De l'étude des éléments du système de significations au Cameroun, il ressort en définitive que la logique de la dette communautaire qui, comme nous l'avons vu, fonde quelquefois encore le comportement électoral, se trouve en profonde évolution et que cette évolution paraît tout particulièrement accélérée dans les métropoles du pays puisque des tentatives nombreuses s'y inscrivent désormais dans le champ social extra-communautaire et engendrent un processus généralisé d'individualisation subjective.
C'est du moins ce qui nous est apparu à la lumière de la réalité contemporaine dans ces villes dont nous avons montré qu'à l'épreuve de la crise, cette réalité s'est caractérisée par la précarisation et par la problématisation des solidarités communautaires : la dette y a perdu sa massivité absolue ; elle y est devenu relative ; elle est dorénavant celle que l'on assume en connaissance de cause, à l'égard de qui est ou a été, précisément un créancier digne d'être "payé de retour" ; elle est aussi ce contre-don que l'on consent désormais non plus par solidarité "automatique", mais par solidarité sélective et raisonnée. Les rapports sociaux continuent certes de s'étayer sur des logiques sociales et des habitus "traditionnels", mais de plus en plus ceux-ci paraissent en porte-à-faux, dans un nombre grandissant de situations et pour un nombre grandissant d'individus.
Il s’avère donc nécessaire de considérer comme dorénavant obsolète le mythe d'une Afrique Noire comme terre d'élection par excellence des formes de sociabilités uniquement communautaires qui rivent les individus à des solidarités protectrices, et qui font obstacle à leur individualisation, c'est-à-dire à leur émergence comme acteurs autonomes. 567 La nature essentiellement holiste de la société africaine et le caractère communautaire de la personnalité africaine, qui demeurent des lieux communs d’une certaine littérature africaniste méritent sans doute aujourd'hui pour le moins d'être époussetés, dynamisés et diachronisés.
Si l’on veut admettre que la modernité est une dans ses grands principes, et que les voies de la modernisation, les modèles du changement restent multiples et nationaux, la modernité africaine en général et celle du Cameroun en particulier nous semble dorénavant avoir pour marque essentielle de combiner deux logiques apparemment contradictoires : d'un côté la logique universelle de la modernité (marchande, urbaine, étatique, bureaucratique, scripturaire) et de l'autre côté une logique spécifique de traditions hiérarchiques, communautaires, autoritaires, gérontocratiques qui s'est incarnée dans l'État patrimonial, dans le despotisme, le culte du chef et dans le clientélisme, ce système d'intégration politique se développant dans la continuité de la logique communautaire de la dette dont la remise en cause se traduit aujourd'hui, en ville mais aussi dans la brousse la plus éloignée, par le changement que nous essayons de souligner dans ce travail.

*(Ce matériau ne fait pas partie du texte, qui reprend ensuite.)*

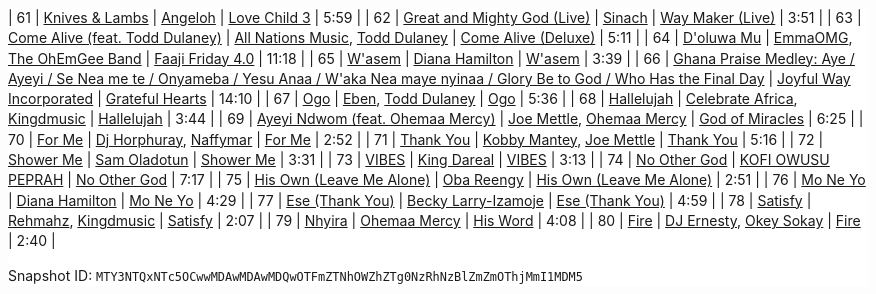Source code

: | 61 | [Knives & Lambs](https://open.spotify.com/track/5bIGoKUGaSeOFeqe8qV1aV) | [Angeloh](https://open.spotify.com/artist/16b0fWgIHXMM87ZaHe4ERg) | [Love Child 3](https://open.spotify.com/album/5yQtKbqyHDaHBdmoNzoZjm) | 5:59 |
| 62 | [Great and Mighty God \(Live\)](https://open.spotify.com/track/5YWEXH09aiqtsN9HFmp8Et) | [Sinach](https://open.spotify.com/artist/6hKHFC67DZJNw9tg1l0lIe) | [Way Maker \(Live\)](https://open.spotify.com/album/2lE2XqhO7WNHcRVEfQMKOm) | 3:51 |
| 63 | [Come Alive \(feat\. Todd Dulaney\)](https://open.spotify.com/track/0vbNaNFCWorlaHrzsCli4w) | [All Nations Music](https://open.spotify.com/artist/4nSvPl0CuFE4fE6H4zXRsU), [Todd Dulaney](https://open.spotify.com/artist/41OAtBkqAXVdMlteKlhrZz) | [Come Alive \(Deluxe\)](https://open.spotify.com/album/4D4aX5yCP3QMb8Thp10WHF) | 5:11 |
| 64 | [D'oluwa Mu](https://open.spotify.com/track/4cSPBQ0i1tZ4VL4cxZjMxh) | [EmmaOMG](https://open.spotify.com/artist/7a03YaPRYV8Ym2LwMPvDJz), [The OhEmGee Band](https://open.spotify.com/artist/0IOcTumhI9iYAbFJEerdvx) | [Faaji Friday 4.0](https://open.spotify.com/album/4FYxjlNN5ScDJjQnlq15WX) | 11:18 |
| 65 | [W'asem](https://open.spotify.com/track/6tkg5oZJuhHOy99LyN1qfN) | [Diana Hamilton](https://open.spotify.com/artist/0THfCwaNsNEudsz9MciGdl) | [W'asem](https://open.spotify.com/album/1keGuqsg2oO5VeKV7EDa7f) | 3:39 |
| 66 | [Ghana Praise Medley: Aye / Ayeyi / Se Nea me te / Onyameba / Yesu Anaa / W'aka Nea maye nyinaa / Glory Be to God / Who Has the Final Day](https://open.spotify.com/track/42nQ9vfTQsw4JCG2UOSnl5) | [Joyful Way Incorporated](https://open.spotify.com/artist/5DdIfWrYhLhQCi2jusXZnM) | [Grateful Hearts](https://open.spotify.com/album/2FgtNPBfKJVBq4nc4qjCxq) | 14:10 |
| 67 | [Ogo](https://open.spotify.com/track/74cYpHbbUTJfDgu1yETDZf) | [Eben](https://open.spotify.com/artist/5vJ3Jo3CZKmiYSUDdm6lpm), [Todd Dulaney](https://open.spotify.com/artist/41OAtBkqAXVdMlteKlhrZz) | [Ogo](https://open.spotify.com/album/0FR8yTV3mlUHExeORoCCWS) | 5:36 |
| 68 | [Hallelujah](https://open.spotify.com/track/5jqP4eqHNhIU2IEMy50moc) | [Celebrate Africa](https://open.spotify.com/artist/1DLPgNqNZFWY3n8Vp7Xyh8), [Kingdmusic](https://open.spotify.com/artist/3BJmyFO1PAwy3kW5YzdvQL) | [Hallelujah](https://open.spotify.com/album/22Y4oLdS0QPrzMmz8gQE6i) | 3:44 |
| 69 | [Ayeyi Ndwom \(feat\. Ohemaa Mercy\)](https://open.spotify.com/track/2lz93k1bxQVLnwxDfi6cVA) | [Joe Mettle](https://open.spotify.com/artist/1An6gOOlZ9NITlQs2ZtBCb), [Ohemaa Mercy](https://open.spotify.com/artist/0UZvkysizI1xwBTkcAPD8s) | [God of Miracles](https://open.spotify.com/album/3zf0GwGizuZX3G7HBoVwgF) | 6:25 |
| 70 | [For Me](https://open.spotify.com/track/6lUrx0YCmQQEgUpTlCSvbk) | [Dj Horphuray](https://open.spotify.com/artist/0VQxKhG5uvT0gIDqAuyl4L), [Naffymar](https://open.spotify.com/artist/31XHZpkBidKYdb27RBePrr) | [For Me](https://open.spotify.com/album/0wIz13pE8Hw5QY3lKXySae) | 2:52 |
| 71 | [Thank You](https://open.spotify.com/track/6NdP01if2haMSAhoMxVpMe) | [Kobby Mantey](https://open.spotify.com/artist/6EU94Iocwwem69yRk6DuOc), [Joe Mettle](https://open.spotify.com/artist/1An6gOOlZ9NITlQs2ZtBCb) | [Thank You](https://open.spotify.com/album/3FicrFn5np6XgUfj0GEXD6) | 5:16 |
| 72 | [Shower Me](https://open.spotify.com/track/2I7O3n0IyrWewz96OSXzs6) | [Sam Oladotun](https://open.spotify.com/artist/5Ai5qD3eCMMJU7GAzZ277c) | [Shower Me](https://open.spotify.com/album/37SvA5fQ9ltthsyNThSHwe) | 3:31 |
| 73 | [VIBES](https://open.spotify.com/track/05ee5RwDmyeOpIQeshWlJq) | [King Dareal](https://open.spotify.com/artist/2Fh0nGDeyjps1Y1L4bayKY) | [VIBES](https://open.spotify.com/album/1JB6EdMUgU9PwXNsGCvyAP) | 3:13 |
| 74 | [No Other God](https://open.spotify.com/track/62u93O6E9BU8IEbTOPB5b0) | [KOFI OWUSU PEPRAH](https://open.spotify.com/artist/4JSIYTjaWsMFQWvp46CNH1) | [No Other God](https://open.spotify.com/album/558lqIaLddfY4Lh5bZLF8H) | 7:17 |
| 75 | [His Own \(Leave Me Alone\)](https://open.spotify.com/track/6t3of7F7zx2SwmDgRD5meQ) | [Oba Reengy](https://open.spotify.com/artist/2p8Rrwmp4CLigLFsClVDVC) | [His Own \(Leave Me Alone\)](https://open.spotify.com/album/2EJzFXvdGBLUaTrcILHbJw) | 2:51 |
| 76 | [Mo Ne Yo](https://open.spotify.com/track/3tnVmqNWiawZP16jHSD4p5) | [Diana Hamilton](https://open.spotify.com/artist/0THfCwaNsNEudsz9MciGdl) | [Mo Ne Yo](https://open.spotify.com/album/1xKvG0UAigXX8lQZDw2Fit) | 4:29 |
| 77 | [Ese \(Thank You\)](https://open.spotify.com/track/1vS7QapA3eXAVkhjbnYKpX) | [Becky Larry\-Izamoje](https://open.spotify.com/artist/0AGAoKVTIRwtQll1aMeoiv) | [Ese \(Thank You\)](https://open.spotify.com/album/3js7Nt0bKja4ZG0PkS1Vpw) | 4:59 |
| 78 | [Satisfy](https://open.spotify.com/track/6DGi6J7yowxdGkzWBuXa28) | [Rehmahz](https://open.spotify.com/artist/2n4Cjxgsst568zKdsmsEnY), [Kingdmusic](https://open.spotify.com/artist/3BJmyFO1PAwy3kW5YzdvQL) | [Satisfy](https://open.spotify.com/album/3fxGuECzrTfEaPpQOOHbUh) | 2:07 |
| 79 | [Nhyira](https://open.spotify.com/track/1Xn4HToryYUuIPP1LJa8LQ) | [Ohemaa Mercy](https://open.spotify.com/artist/0UZvkysizI1xwBTkcAPD8s) | [His Word](https://open.spotify.com/album/7k9GFfqeimzOkgR2nNYXlB) | 4:08 |
| 80 | [Fire](https://open.spotify.com/track/11t7N3sMt4sMVPxrjRBQzm) | [DJ Ernesty](https://open.spotify.com/artist/0MGWyvcy2uXq5lVdATxcuj), [Okey Sokay](https://open.spotify.com/artist/5rH5wkuOiVee4XUNFwIQw1) | [Fire](https://open.spotify.com/album/0prLNxmDmam4f4jHehttPR) | 2:40 |

Snapshot ID: `MTY3NTQxNTc5OCwwMDAwMDAwMDQwOTFmZTNhOWZhZTg0NzRhNzBlZmZmOThjMmI1MDM5`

C'est en effet d'un mythe qu'il s'agit désormais. Mythe tout de même tenace et largement répandu bien que régulièrement dénoncé (par Marc Augé par exemple), selon lequel l'Afrique des villages est le royaume des consensus, le monde collectif dans lequel l'individu se fond voire se dissout, dans la communauté : Ce mythe est bien illustré par les ouvrages d'un Guy Belloncle par exemple. Et nombreux sont toujours les sociologues ou anthropologues européens et même Africains, qui succombent à ce mythe. Cf. Augé (M), "L'illusion villageoise", Archives internationales de sociologie de la coopération et du développement, 1975, 34. Cf. Belloncle (G), La question paysanne en Afrique noire, Paris Karthala, 1982 ; et du même auteur, Participation paysanne et aménagements hydro - agricoles, Paris, Karthala, 1985.